__EXTRACTED DATA__:
..............................
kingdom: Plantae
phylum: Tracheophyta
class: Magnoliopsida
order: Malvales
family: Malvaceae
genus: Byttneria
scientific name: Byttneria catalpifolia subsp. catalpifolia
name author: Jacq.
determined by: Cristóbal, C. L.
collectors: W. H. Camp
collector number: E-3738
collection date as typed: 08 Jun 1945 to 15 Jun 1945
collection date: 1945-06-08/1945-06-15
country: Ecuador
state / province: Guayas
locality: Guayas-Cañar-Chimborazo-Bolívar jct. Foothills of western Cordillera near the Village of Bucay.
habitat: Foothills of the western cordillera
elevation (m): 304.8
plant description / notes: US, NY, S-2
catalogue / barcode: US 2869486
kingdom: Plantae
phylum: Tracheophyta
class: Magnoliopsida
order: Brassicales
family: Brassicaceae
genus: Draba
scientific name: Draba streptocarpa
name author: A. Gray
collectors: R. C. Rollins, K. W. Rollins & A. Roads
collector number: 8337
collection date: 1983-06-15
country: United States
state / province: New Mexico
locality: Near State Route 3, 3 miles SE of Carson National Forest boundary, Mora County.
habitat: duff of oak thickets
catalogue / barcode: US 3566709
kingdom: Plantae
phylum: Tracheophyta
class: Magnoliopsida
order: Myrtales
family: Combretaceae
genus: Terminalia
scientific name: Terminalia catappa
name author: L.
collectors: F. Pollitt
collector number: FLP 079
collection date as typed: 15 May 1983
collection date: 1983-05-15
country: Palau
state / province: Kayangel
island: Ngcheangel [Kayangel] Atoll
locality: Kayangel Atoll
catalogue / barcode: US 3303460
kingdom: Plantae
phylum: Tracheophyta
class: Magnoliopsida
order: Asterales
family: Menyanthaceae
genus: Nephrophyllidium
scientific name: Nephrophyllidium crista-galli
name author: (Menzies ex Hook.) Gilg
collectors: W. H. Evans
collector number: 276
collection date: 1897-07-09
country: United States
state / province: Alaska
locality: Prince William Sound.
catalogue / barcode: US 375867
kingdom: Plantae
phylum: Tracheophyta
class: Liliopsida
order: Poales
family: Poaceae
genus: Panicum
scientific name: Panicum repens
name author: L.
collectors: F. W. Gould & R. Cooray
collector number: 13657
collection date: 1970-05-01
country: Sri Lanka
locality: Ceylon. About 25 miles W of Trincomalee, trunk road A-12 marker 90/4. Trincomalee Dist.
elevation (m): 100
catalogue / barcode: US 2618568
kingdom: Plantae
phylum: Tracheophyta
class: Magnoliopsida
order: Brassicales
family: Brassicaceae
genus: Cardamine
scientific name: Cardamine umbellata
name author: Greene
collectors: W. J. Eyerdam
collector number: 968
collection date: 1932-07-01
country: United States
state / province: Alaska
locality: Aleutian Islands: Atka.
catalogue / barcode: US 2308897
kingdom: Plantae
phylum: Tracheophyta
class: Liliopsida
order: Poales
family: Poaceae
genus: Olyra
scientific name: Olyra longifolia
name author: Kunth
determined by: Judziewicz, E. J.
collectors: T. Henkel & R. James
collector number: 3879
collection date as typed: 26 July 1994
..............................
Return every line of the material above verbatim, from the first line to the last, with no changes.

kingdom: Plantae
phylum: Tracheophyta
class: Magnoliopsida
order: Malvales
family: Malvaceae
genus: Byttneria
scientific name: Byttneria catalpifolia subsp. catalpifolia
name author: Jacq.
determined by: Cristóbal, C. L.
collectors: W. H. Camp
collector number: E-3738
collection date as typed: 08 Jun 1945 to 15 Jun 1945
collection date: 1945-06-08/1945-06-15
country: Ecuador
state / province: Guayas
locality: Guayas-Cañar-Chimborazo-Bolívar jct. Foothills of western Cordillera near the Village of Bucay.
habitat: Foothills of the western cordillera
elevation (m): 304.8
plant description / notes: US, NY, S-2
catalogue / barcode: US 2869486
kingdom: Plantae
phylum: Tracheophyta
class: Magnoliopsida
order: Brassicales
family: Brassicaceae
genus: Draba
scientific name: Draba streptocarpa
name author: A. Gray
collectors: R. C. Rollins, K. W. Rollins & A. Roads
collector number: 8337
collection date: 1983-06-15
country: United States
state / province: New Mexico
locality: Near State Route 3, 3 miles SE of Carson National Forest boundary, Mora County.
habitat: duff of oak thickets
catalogue / barcode: US 3566709
kingdom: Plantae
phylum: Tracheophyta
class: Magnoliopsida
order: Myrtales
family: Combretaceae
genus: Terminalia
scientific name: Terminalia catappa
name author: L.
collectors: F. Pollitt
collector number: FLP 079
collection date as typed: 15 May 1983
collection date: 1983-05-15
country: Palau
state / province: Kayangel
island: Ngcheangel [Kayangel] Atoll
locality: Kayangel Atoll
catalogue / barcode: US 3303460
kingdom: Plantae
phylum: Tracheophyta
class: Magnoliopsida
order: Asterales
family: Menyanthaceae
genus: Nephrophyllidium
scientific name: Nephrophyllidium crista-galli
name author: (Menzies ex Hook.) Gilg
collectors: W. H. Evans
collector number: 276
collection date: 1897-07-09
country: United States
state / province: Alaska
locality: Prince William Sound.
catalogue / barcode: US 375867
kingdom: Plantae
phylum: Tracheophyta
class: Liliopsida
order: Poales
family: Poaceae
genus: Panicum
scientific name: Panicum repens
name author: L.
collectors: F. W. Gould & R. Cooray
collector number: 13657
collection date: 1970-05-01
country: Sri Lanka
locality: Ceylon. About 25 miles W of Trincomalee, trunk road A-12 marker 90/4. Trincomalee Dist.
elevation (m): 100
catalogue / barcode: US 2618568
kingdom: Plantae
phylum: Tracheophyta
class: Magnoliopsida
order: Brassicales
family: Brassicaceae
genus: Cardamine
scientific name: Cardamine umbellata
name author: Greene
collectors: W. J. Eyerdam
collector number: 968
collection date: 1932-07-01
country: United States
state / province: Alaska
locality: Aleutian Islands: Atka.
catalogue / barcode: US 2308897
kingdom: Plantae
phylum: Tracheophyta
class: Liliopsida
order: Poales
family: Poaceae
genus: Olyra
scientific name: Olyra longifolia
name author: Kunth
determined by: Judziewicz, E. J.
collectors: T. Henkel & R. James
collector number: 3879
collection date as typed: 26 July 1994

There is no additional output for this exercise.